### Work order
Copy the rows below word for word, leaving out the pictures.

### Provided entries

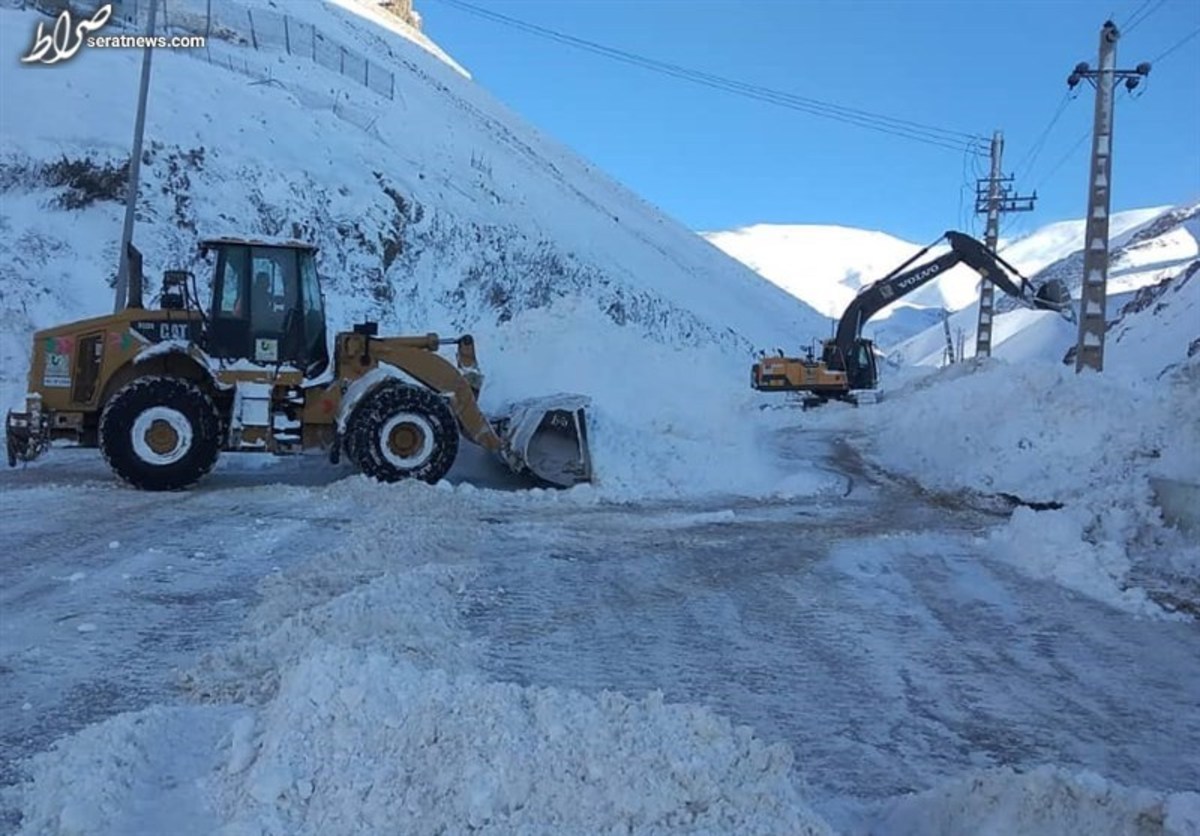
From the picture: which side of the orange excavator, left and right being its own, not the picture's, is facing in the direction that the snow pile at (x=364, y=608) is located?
right

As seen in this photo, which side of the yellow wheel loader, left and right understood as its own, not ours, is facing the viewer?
right

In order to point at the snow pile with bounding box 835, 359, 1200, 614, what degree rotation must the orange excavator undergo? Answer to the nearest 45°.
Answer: approximately 90° to its right

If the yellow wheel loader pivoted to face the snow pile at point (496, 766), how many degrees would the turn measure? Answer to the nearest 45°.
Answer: approximately 90° to its right

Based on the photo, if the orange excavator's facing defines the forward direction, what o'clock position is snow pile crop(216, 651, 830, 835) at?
The snow pile is roughly at 3 o'clock from the orange excavator.

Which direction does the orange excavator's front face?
to the viewer's right

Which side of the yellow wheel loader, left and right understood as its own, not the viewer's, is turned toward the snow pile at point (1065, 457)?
front

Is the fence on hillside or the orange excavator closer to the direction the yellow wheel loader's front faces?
the orange excavator

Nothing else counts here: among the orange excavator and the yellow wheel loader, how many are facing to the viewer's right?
2

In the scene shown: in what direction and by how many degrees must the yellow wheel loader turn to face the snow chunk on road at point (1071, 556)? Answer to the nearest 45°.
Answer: approximately 45° to its right
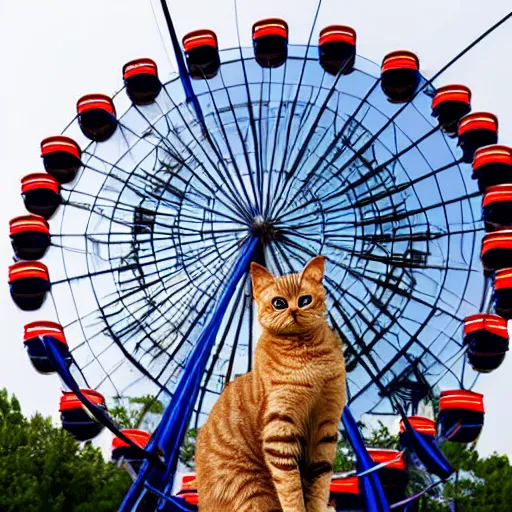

### Exercise output
From the picture: which side of the orange excavator, left and right being its own, not the picture's, is facing in the direction that the snow pile at (x=364, y=608) is located?
right

As seen in this photo, which side of the yellow wheel loader, left and right understood as its own, not ours, is facing the viewer?
right

In order to point at the snow pile with bounding box 835, 359, 1200, 614, what degree rotation must the orange excavator undergo? Answer to the nearest 45°.
Answer: approximately 90° to its right

If the yellow wheel loader pivoted to face the snow pile at point (496, 766), how many degrees would the turn measure? Answer to the nearest 45°.
Answer: approximately 90° to its right

Based on the photo, if the orange excavator's facing defines the forward direction, what o'clock position is snow pile crop(216, 651, 830, 835) at?
The snow pile is roughly at 3 o'clock from the orange excavator.

Which direction does the orange excavator's front face?
to the viewer's right

Which side of the yellow wheel loader, left and right understood as its own, not the viewer's, is turned toward the snow pile at point (1065, 457)?
front

Is the fence on hillside or the orange excavator closer to the direction the yellow wheel loader's front faces?
the orange excavator

Nothing else counts here: among the orange excavator and the yellow wheel loader, how many are facing to the viewer's right?
2

In the scene shown: in what direction and by how many degrees must the yellow wheel loader turn to face the snow chunk on road at point (1071, 556)? Answer to the nearest 45°.
Answer: approximately 45° to its right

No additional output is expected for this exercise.